The confusions of today pave way for the questions of tomorrow. How does one go about seeking an answer to his questions? What does he use as a guide to direct his thinking? The scriptures and Swami talk about an inward inquiry. The voice of the divine spark in us speaks to us in the silence of the surroundings and the heart. Yet one needs the courage to seek this answers.

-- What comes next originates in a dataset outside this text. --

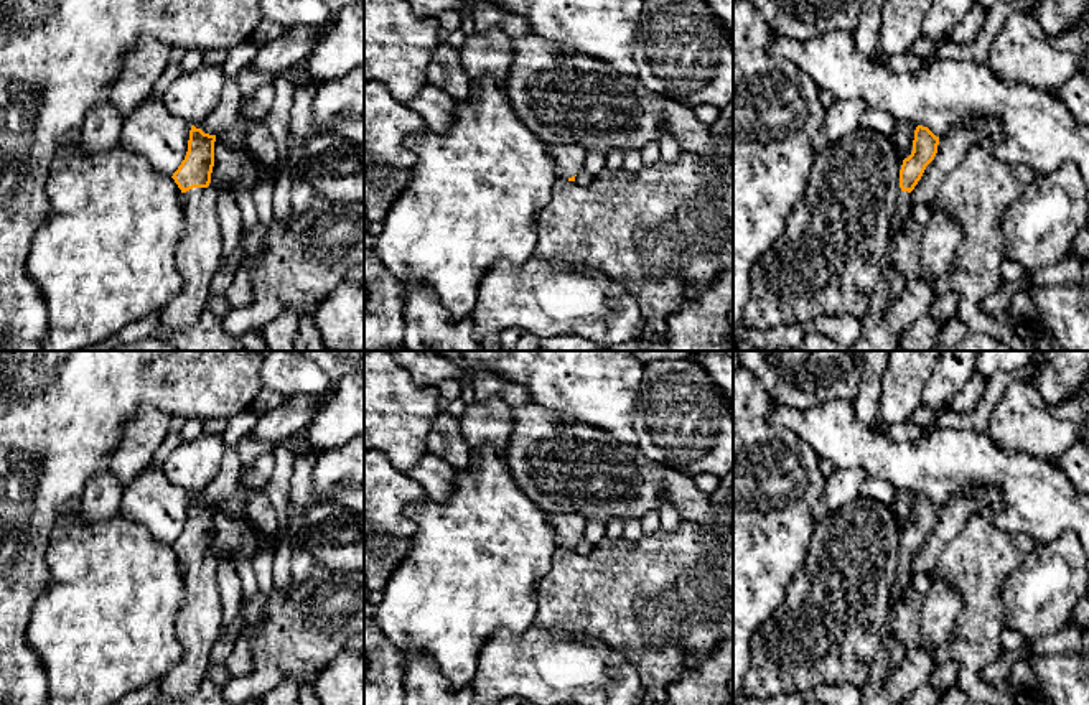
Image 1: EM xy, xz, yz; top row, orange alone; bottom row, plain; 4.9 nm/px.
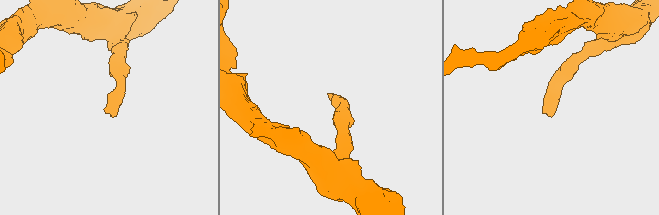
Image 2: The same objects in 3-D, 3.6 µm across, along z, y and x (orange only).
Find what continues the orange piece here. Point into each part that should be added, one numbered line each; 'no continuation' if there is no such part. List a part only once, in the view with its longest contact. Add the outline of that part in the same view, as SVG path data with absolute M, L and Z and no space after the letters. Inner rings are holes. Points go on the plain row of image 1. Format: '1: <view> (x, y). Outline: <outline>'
1: xy (200, 620). Outline: M193 557L181 563L186 598L176 616L176 631L183 657L160 677L158 695L166 700L191 695L208 677L211 649L222 633L214 570L216 562L209 557Z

What do we seek? Peace is a camouflage given to a much deeper need for attention, success and prosperity in some and something else in others. How then does one understand the play of thoughts? The Yoga Vasishtha calls fate is a play of self-effort or lack of it thereof. To seek something a desire needs to develop. To fight for it, a motivation and a strong sense of prompting must be there. Over the last four years of my life, this sense of desire has gone haywire. It is not that I don’t have any desires, but they seem completely contraditary to my inner promptings. They seem to cloud my judgement about the truth about my understanding of life and abilities given to me in this life.
I have so far hurt my Self so much, that I doubt the intelligence give to me by G_D. Swami has been the once source of strength in this life. Unfortunately, I am constantly making efforts to go contrary to what He says. After the initial few visions of His presence around me, I have not had any more chances of seeking His presence. The native american book talks about special efforts to be made for days or even months before the medicine men could get visions of the future. It is as if He speaks through these words telling me, that I have fallen very deep into the ways of the world of late and need deep spiritual exercises before getting His vision. It is not the boon of material, but the gift of His presence which gives peace and happiness. Rest is mere show and lip service.